By Agnieszka Flak
TURIN Italy (Reuters) - FIAT (F.IT)
Fiat Chief Executive Sergio Marchionne completed the full buyout of Chrysler earlier this year and wants to incorporate the two as a Dutch-registered combine, Fiat Chrysler Automobiles (FCA).
The motion to create FCA was approved by the required two-thirds majority of shareholders present.
However, around 8 percent of all of Fiat's investors voted against the merger and should enough of them exercise their rights to sell out, the merger could still fail or at least be delayed, according to a condition set out as part of the merger.
Marchionne is counting on the merger and the U.S. listing to help foot the bill for a bold 48 billion euro ($64 billion) plan to grow net profit five-fold and sales by 60 percent by 2018 by gaining access to a larger pool of capital resources.
Marchionne helped rescue Chrysler in 2009 and turned the U.S. firm into a key profit centre for Fiat, although quarterly results released on Wednesday disappointed.
The merger plan has raised concerns it would tighten the grip on the company by main shareholder Exor
The creation of FCA will help Marchionne ease his reliance on Europe where thousands of Fiat's Italian workers are still on state-backed temporary lay-off schemes, highlight its gains in the United States and could convince investors that FCA can rival General Motors
"With today's meeting begins the future of our company," Chairman John Elkann, the grandson of late Fiat patriarch Gianni Agnelli, said at the start of the last shareholder meeting likely to be held in Italy.
FCA is expected to be headquartered in London and have its tax domicile in Britain, Fiat has said, cementing a politically-sensitive shift away from Italy, its home of the past 115 years.
Fiat, considered by many as an Italian national champion, is one of the country's main employers, with 62,000 staff there.
Many are still on temporary layoff schemes as plants have been running at low capacity after car sales in Italy and Europe fell to historic lows and are only slowly being ramped up.
Italian labour unions and politicians have been concerned about potential job cuts, but Fiat said the merger would have no impact on jobs in Italy or elsewhere.
EXIT RIGHTS
Investors will receive one FCA share for each Fiat share they hold. Most will also be eligible for special voting shares, which will not be listed or traded.

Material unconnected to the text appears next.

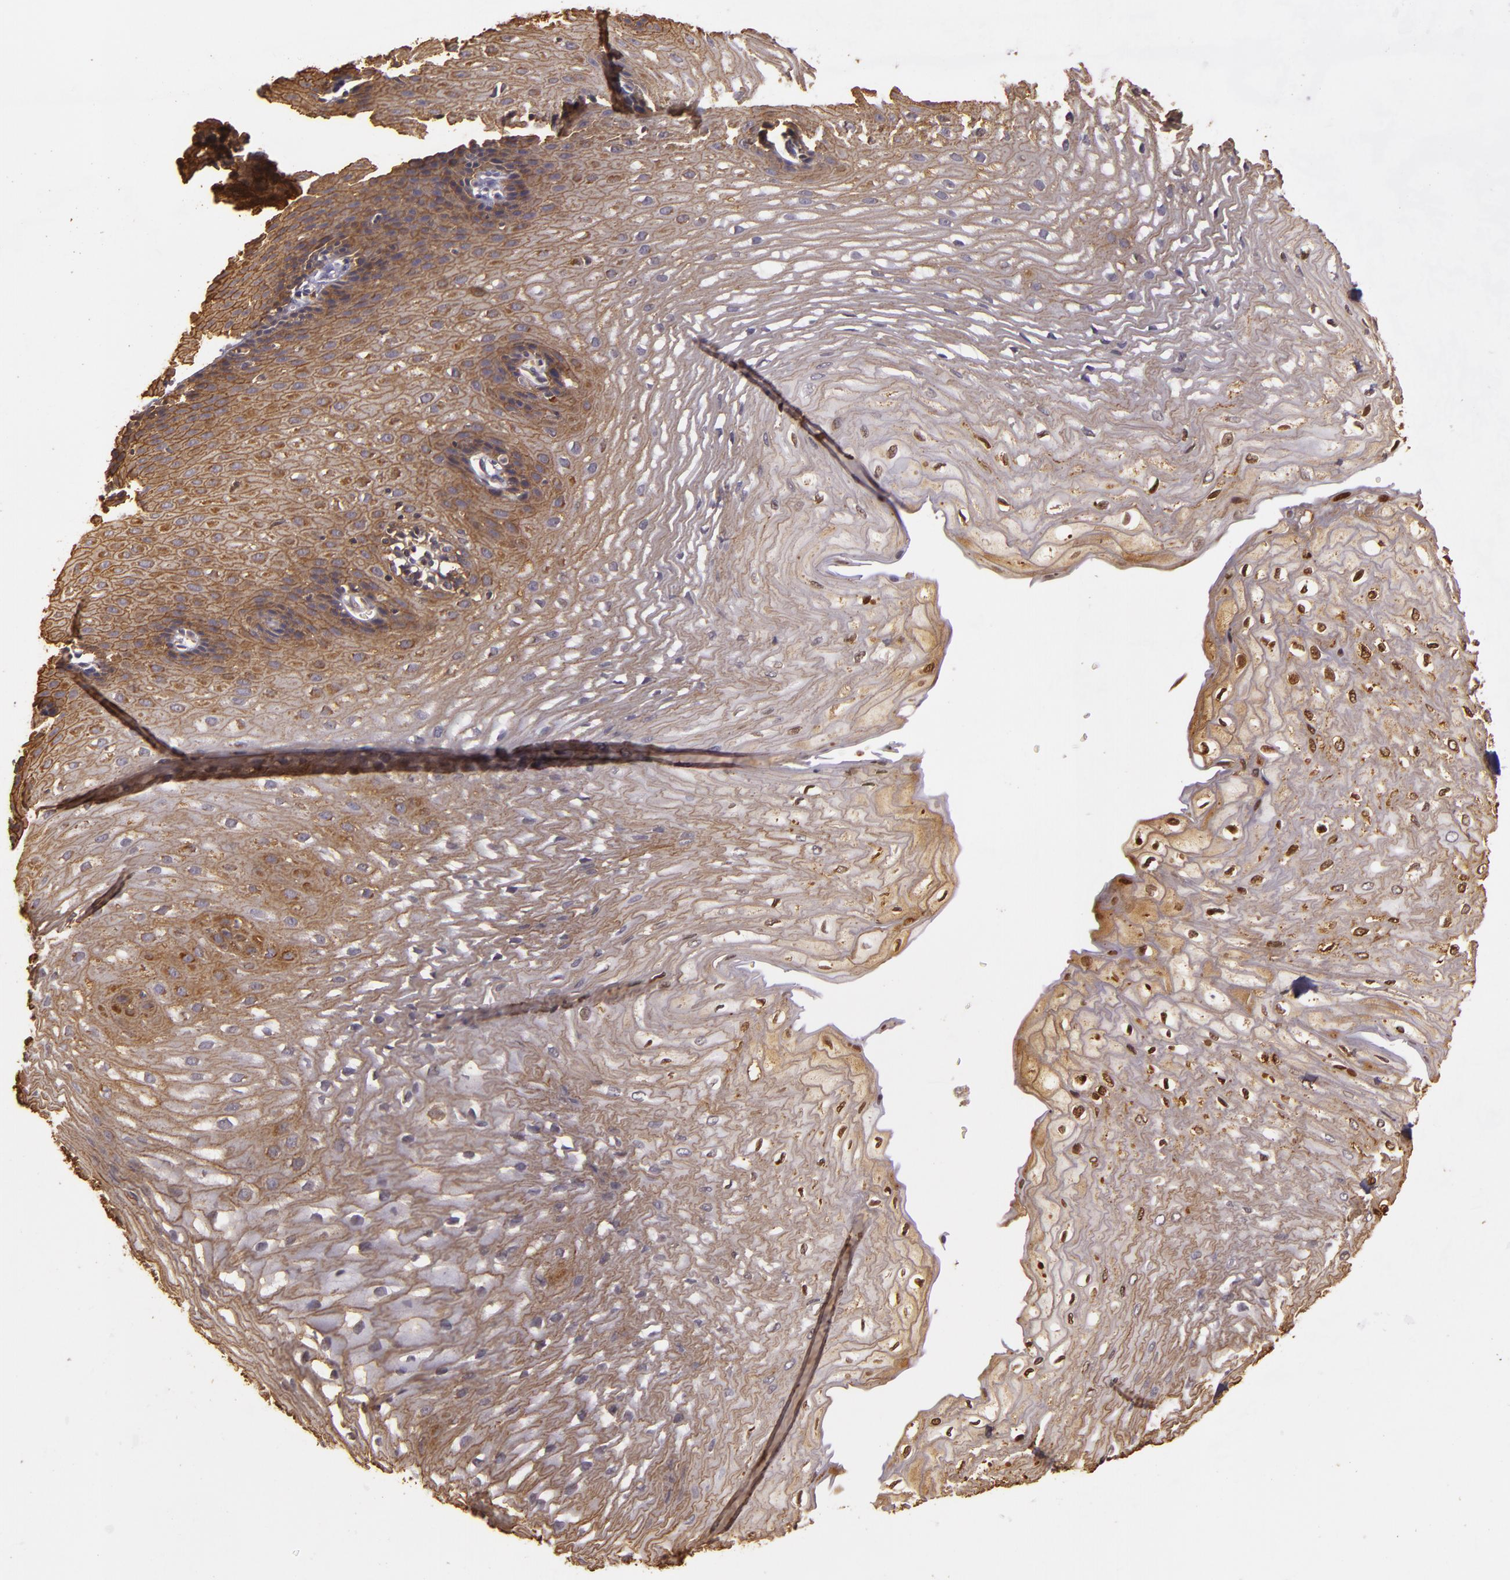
{"staining": {"intensity": "strong", "quantity": "25%-75%", "location": "cytoplasmic/membranous"}, "tissue": "esophagus", "cell_type": "Squamous epithelial cells", "image_type": "normal", "snomed": [{"axis": "morphology", "description": "Normal tissue, NOS"}, {"axis": "topography", "description": "Esophagus"}], "caption": "Immunohistochemistry (IHC) micrograph of unremarkable esophagus: human esophagus stained using IHC demonstrates high levels of strong protein expression localized specifically in the cytoplasmic/membranous of squamous epithelial cells, appearing as a cytoplasmic/membranous brown color.", "gene": "SLC9A3R1", "patient": {"sex": "male", "age": 70}}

Investors who voted against the merger are entitled to cash exit rights of 7.727 euros per share. Should the total sum that needs to be paid for those rights to shareholders and creditors exceed 500 million euros, the merger will fail, Fiat has said.
Marchionne said he would try again if that occurred, but the process would be much delayed.
The creation of FCA will not lead to significant operational cost savings or synergies, Fiat has said, and failure to get the final OK for the tie-up would have little operational impact.
However, a rejection would likely "prove embarrassing for Marchionne and may result in higher financing costs going forward," Arndt Ellinghorst, a London-based analyst at investment researchers ISI Group, said in a note.
Marchionne said on Friday he and Elkann were confident the merger would go through, despite proxy advisory firms ISS and smaller peer Frontis Governance saying it would reduce shareholder rights and boost Exor's influence.
Another such firm, Glass Lewis, said the move's benefits outweighed the risks and on balance it was "in the best interests of shareholders".
Exor owns 30 percent of Fiat, but its voting power could rise to as much as 46 percent via the loyalty scheme put in place as part of the merger to reward long-term investors.
Elkann confirmed his family's commitment to Fiat, "even more so now that there are big opportunities on the horizon", denying rumours that the Agnellis would sell down their stake.